ASSIGNED TASK
Without changing a word, copy every line of the listing below and leave out the images.

── PROVIDED DATA ──

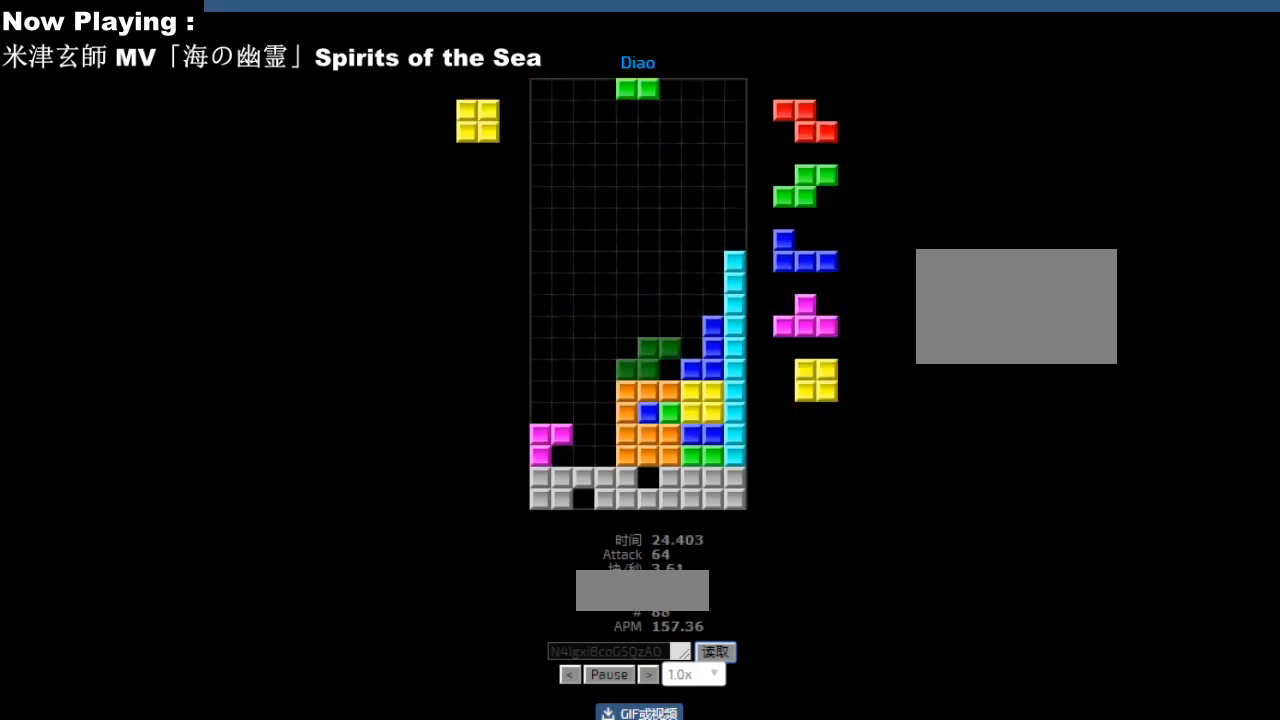
{"keys": ["left"], "events": [[33, "right", "up"], [100, "right", "down"], [133, "right", "up"], [150, "hd", "down"], [200, "hd", "up"], [200, "hl", "down"], [217, "hl", "up"], [233, "left", "down"], [267, "left", "up"], [333, "left", "down"], [367, "left", "up"], [417, "hd", "down"], [450, "ccw", "down"], [450, "hd", "up"], [467, "left", "down"], [483, "ccw", "up"]]}
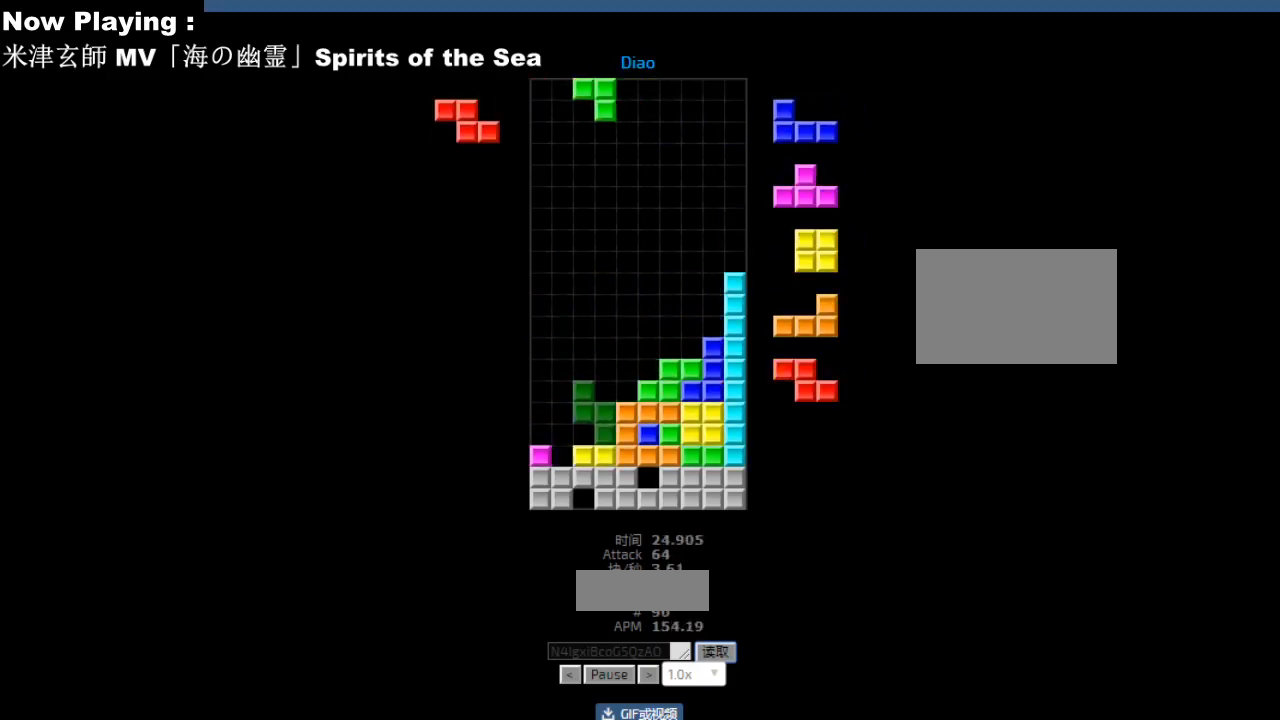
{"keys": [], "events": [[50, "left", "up"], [67, "left", "down"], [100, "hd", "down"], [100, "left", "up"], [133, "hd", "up"], [133, "hl", "down"], [167, "hl", "up"], [217, "right", "down"], [250, "right", "up"], [267, "hd", "down"], [300, "hd", "up"], [333, "left", "down"], [350, "cw", "down"], [367, "left", "up"], [383, "cw", "up"]]}
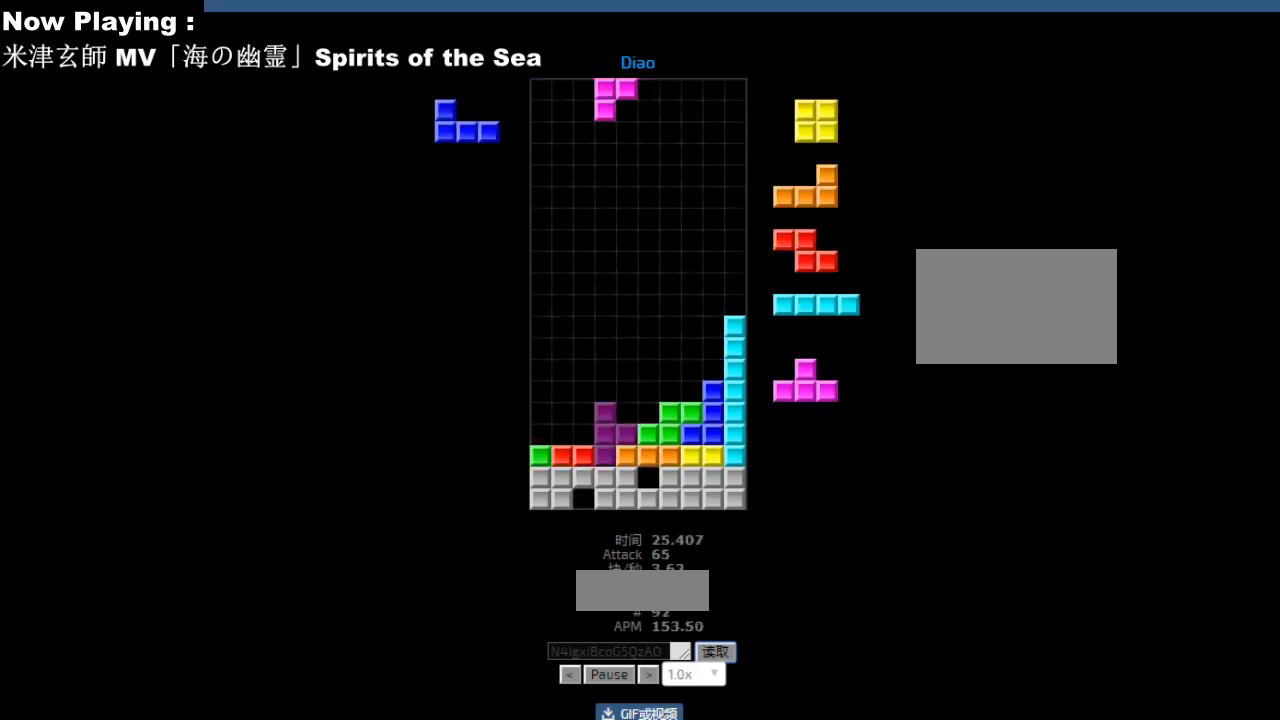
{"keys": [], "events": [[133, "hd", "down"], [167, "hd", "up"], [217, "left", "down"], [233, "left", "up"]]}
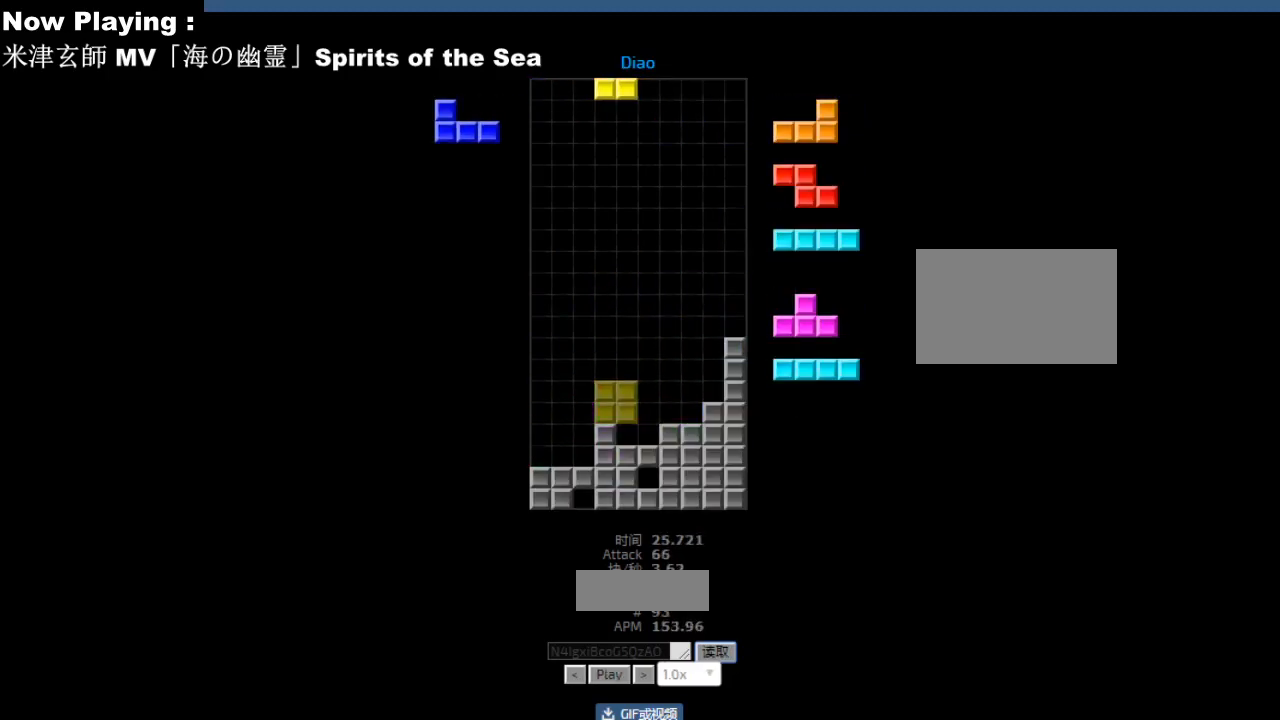
{"keys": [], "events": []}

───

THE ANSWER
{"keys": ["left"], "events": [[33, "right", "up"], [100, "right", "down"], [133, "right", "up"], [150, "hd", "down"], [200, "hd", "up"], [200, "hl", "down"], [217, "hl", "up"], [233, "left", "down"], [267, "left", "up"], [333, "left", "down"], [367, "left", "up"], [417, "hd", "down"], [450, "ccw", "down"], [450, "hd", "up"], [467, "left", "down"], [483, "ccw", "up"]]}
{"keys": [], "events": [[50, "left", "up"], [67, "left", "down"], [100, "hd", "down"], [100, "left", "up"], [133, "hd", "up"], [133, "hl", "down"], [167, "hl", "up"], [217, "right", "down"], [250, "right", "up"], [267, "hd", "down"], [300, "hd", "up"], [333, "left", "down"], [350, "cw", "down"], [367, "left", "up"], [383, "cw", "up"]]}
{"keys": [], "events": [[133, "hd", "down"], [167, "hd", "up"], [217, "left", "down"], [233, "left", "up"]]}
{"keys": [], "events": []}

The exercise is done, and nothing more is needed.